---------- Material to process

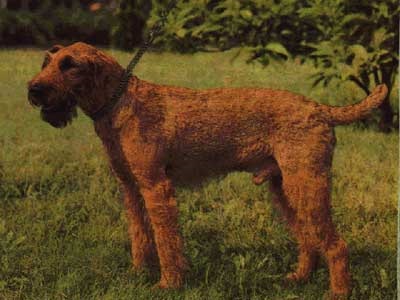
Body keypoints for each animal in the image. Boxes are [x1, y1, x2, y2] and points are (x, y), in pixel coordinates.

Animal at [27, 42, 388, 298]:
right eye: (47, 62)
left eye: (70, 65)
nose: (33, 89)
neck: (120, 103)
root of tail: (320, 109)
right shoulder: (130, 187)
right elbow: (140, 237)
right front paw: (136, 275)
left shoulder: (156, 186)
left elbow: (166, 240)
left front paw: (168, 284)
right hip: (285, 187)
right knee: (308, 238)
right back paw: (298, 278)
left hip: (306, 184)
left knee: (336, 244)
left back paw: (338, 292)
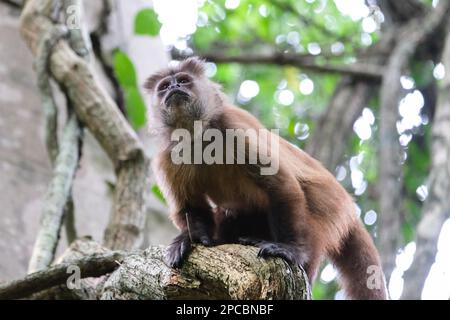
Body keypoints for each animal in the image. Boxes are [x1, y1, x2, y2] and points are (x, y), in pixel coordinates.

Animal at [144, 57, 386, 300]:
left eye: (184, 80)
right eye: (164, 86)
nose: (175, 87)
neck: (198, 136)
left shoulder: (233, 128)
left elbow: (280, 185)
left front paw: (290, 249)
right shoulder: (167, 155)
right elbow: (190, 206)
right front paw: (193, 239)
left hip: (331, 207)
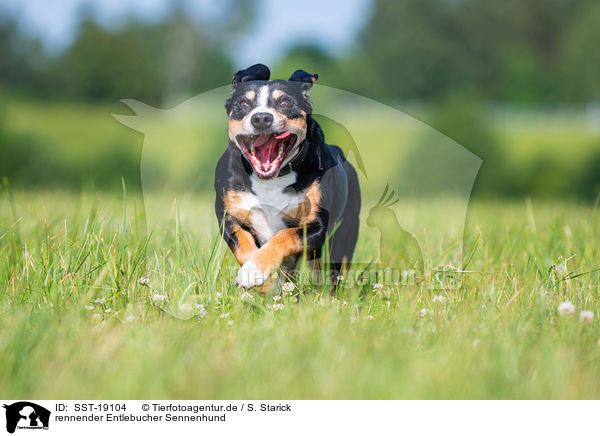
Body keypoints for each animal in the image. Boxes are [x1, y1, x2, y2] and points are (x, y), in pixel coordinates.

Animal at [213, 63, 358, 290]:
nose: (261, 118)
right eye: (243, 103)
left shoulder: (317, 226)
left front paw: (256, 269)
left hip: (343, 238)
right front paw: (259, 277)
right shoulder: (228, 214)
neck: (271, 181)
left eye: (285, 101)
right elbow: (242, 242)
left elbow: (284, 236)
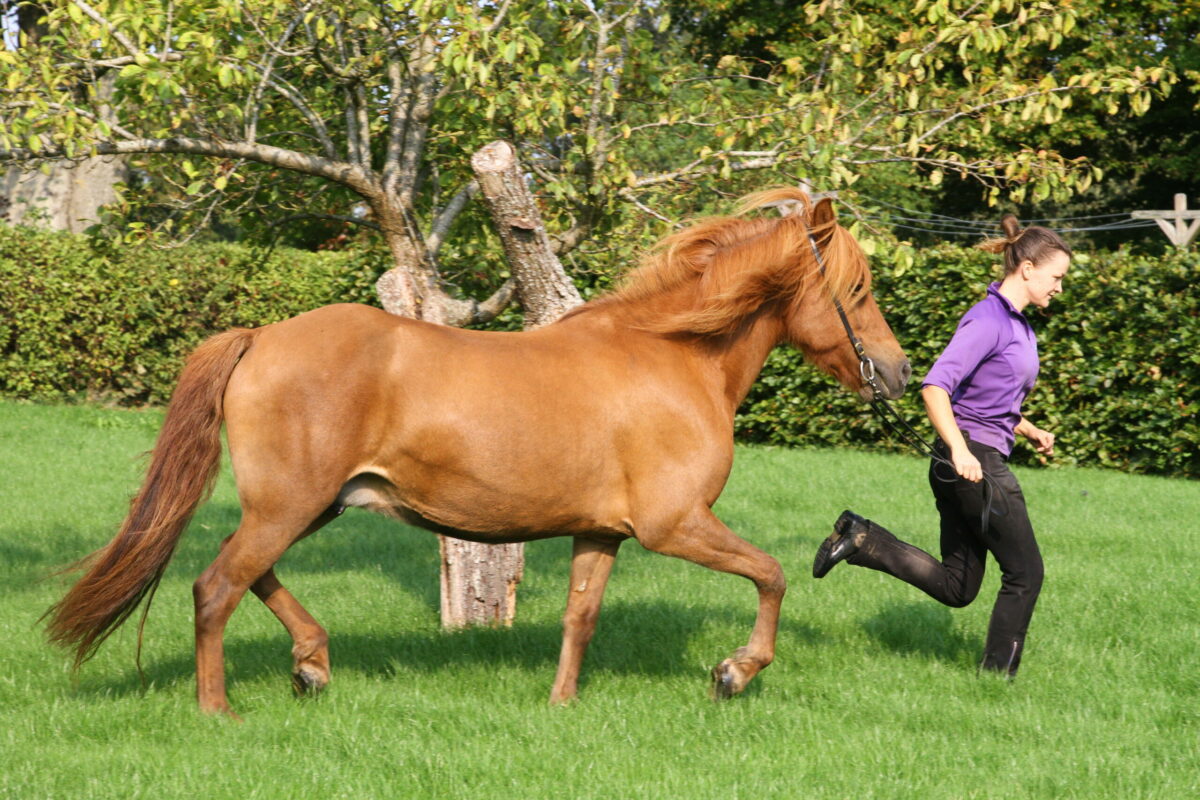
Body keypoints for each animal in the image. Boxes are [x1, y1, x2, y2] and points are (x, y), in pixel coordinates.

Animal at [44, 190, 907, 714]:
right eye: (859, 291)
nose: (898, 372)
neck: (671, 355)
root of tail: (260, 336)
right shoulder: (676, 525)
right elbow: (773, 574)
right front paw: (734, 670)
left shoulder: (601, 532)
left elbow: (580, 616)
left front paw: (561, 704)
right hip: (290, 506)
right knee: (216, 586)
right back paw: (219, 708)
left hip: (310, 506)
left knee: (246, 573)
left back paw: (312, 663)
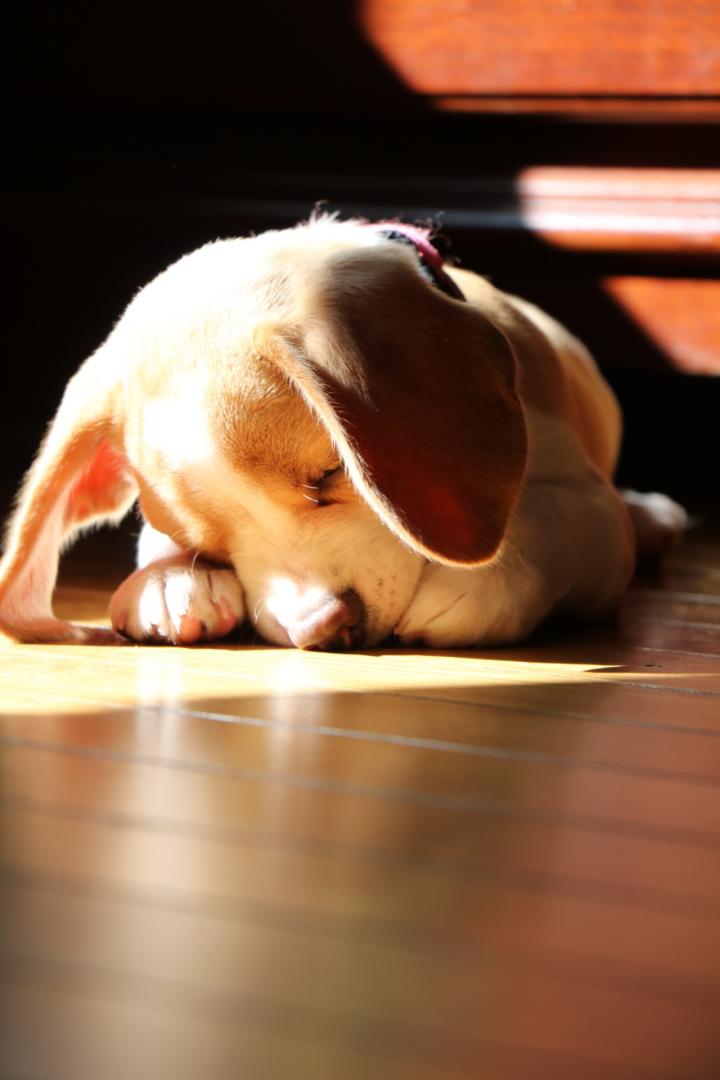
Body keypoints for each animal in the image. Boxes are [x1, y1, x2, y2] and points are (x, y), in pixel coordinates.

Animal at [0, 213, 686, 643]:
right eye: (205, 542)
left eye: (331, 474)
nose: (320, 628)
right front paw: (168, 580)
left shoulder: (596, 517)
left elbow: (551, 520)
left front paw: (485, 581)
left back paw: (656, 518)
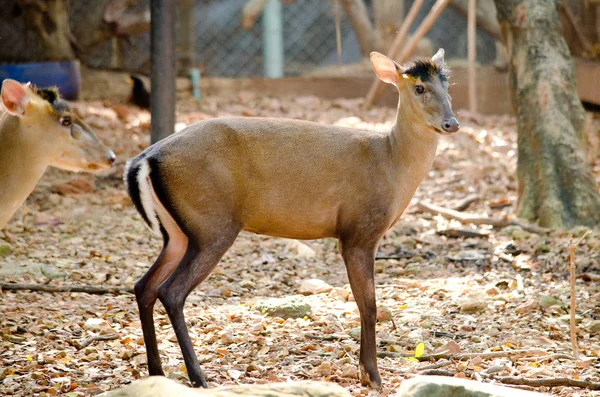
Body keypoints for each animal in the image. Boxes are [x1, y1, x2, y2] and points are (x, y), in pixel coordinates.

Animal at [123, 48, 460, 388]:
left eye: (447, 86)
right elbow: (368, 305)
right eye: (419, 88)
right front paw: (372, 376)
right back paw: (198, 377)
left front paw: (367, 372)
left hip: (178, 233)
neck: (391, 162)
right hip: (212, 225)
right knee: (171, 291)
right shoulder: (359, 231)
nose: (452, 123)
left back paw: (156, 372)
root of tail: (144, 159)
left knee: (143, 286)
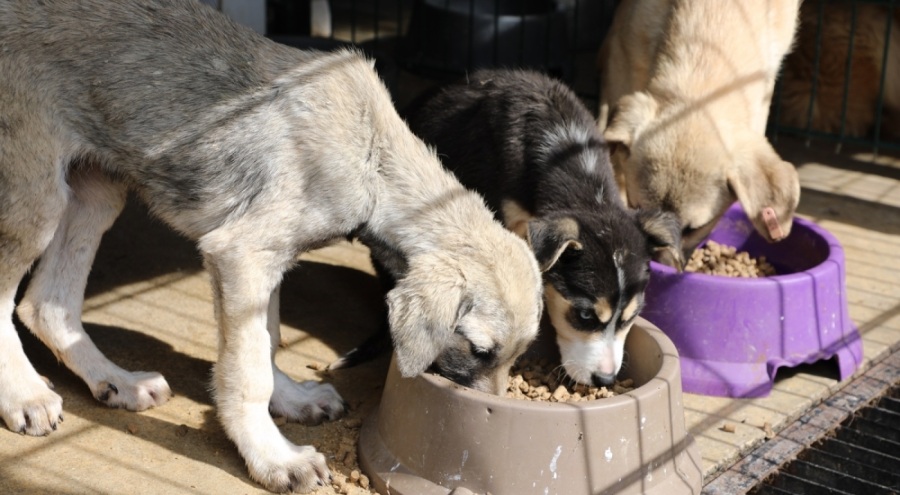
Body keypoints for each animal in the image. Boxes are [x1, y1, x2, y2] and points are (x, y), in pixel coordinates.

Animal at [0, 1, 540, 494]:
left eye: (517, 355)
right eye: (479, 349)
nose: (491, 414)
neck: (372, 157)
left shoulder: (269, 262)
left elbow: (269, 337)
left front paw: (292, 401)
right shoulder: (241, 254)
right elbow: (249, 369)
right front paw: (274, 456)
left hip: (96, 191)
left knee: (47, 304)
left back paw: (117, 381)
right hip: (35, 198)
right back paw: (25, 395)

--------------------

* Exercise aim *
Please give the number of lines in the data above that contain the word "tail", with nothing else.

* Answer box *
3